Maximum Likelihood – Why Restricted Maximum Likelihood Yields a Better Unbiased Variance Estimate

hierarchical-bayesianmaximum likelihoodmixed modelremlunbiased-estimator

I'm reading Doug Bates' theory paper on R's lme4 package to better understand the nitty-gritty of mixed models, and came across an intriguing result that I'd like to understand better, about using restricted maximum likelihood (REML) to estimate variance.

In section 3.3 on the REML criterion, he states that the use of REML in variance estimation is closely related to the use of a degrees of freedom correction when estimating variance from residual deviations in a fitted linear model. In particular, "although not usually derived this way", the degrees of freedom correction can be derived by estimating the variance through optimization of a "REML criterion" (Eq. (28)). The REML criterion is essentially just the likelihood, but the linear fit parameters have been eliminated by marginalizing (instead of setting them equal to the fit estimate, which would give the biased sample variance).

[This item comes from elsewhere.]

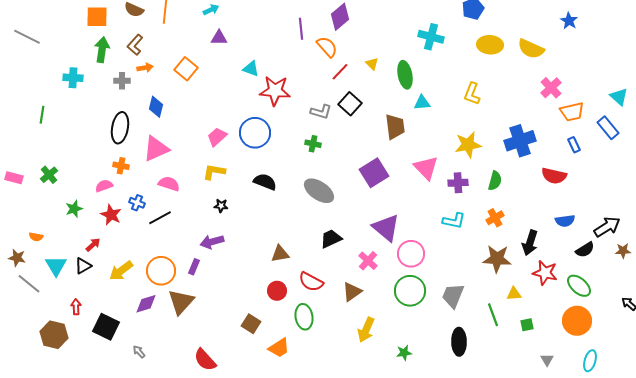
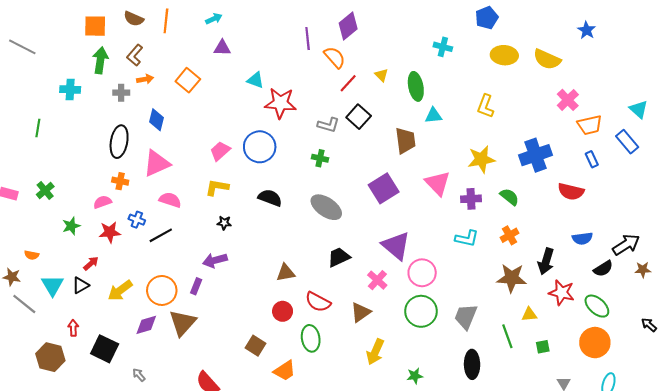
cyan cross: (431, 37) -> (443, 47), size x0.7
green semicircle: (495, 181) -> (510, 197), turned -66
red star: (111, 215) -> (110, 232), turned -30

I did the math and verified the claimed result for a simple linear model with only fixed effects. What I'm struggling with is the interpretation. Is there some perspective from which it is natural to derive a variance estimate by optimizing a likelihood where the fit parameters have been marginalized out? It feels sort of Bayesian, as though I'm thinking of the likelihood as a posterior and marginalizing out the fit parameters as though they are random variables.

Or is the justification primarily just mathematical – it works in the linear case but is also generalizable?

Best Answer

The bias in the variance stemms from the fact that the mean has been estimated from the data and therefore the 'spread of that data around this estimated mean' (i.e. tha variance) is smaller than the spread of the data around the 'true' mean. See also : Intuitive explanation for dividing by $n-1$ when calculating standard deviation?

The fixed effets determine the model 'for the mean', therefore, if you can find a variance estimate that was derived without estimating the mean from the data (by 'marginalising out the fixed effects (i.e. the mean)') then this underestimation of the spread (i.e. variance) will be mitigated.

This is the 'intuitive' understanding why REML estimates eliminate the bias; you find an estimate for the variance without using the 'estimated mean'.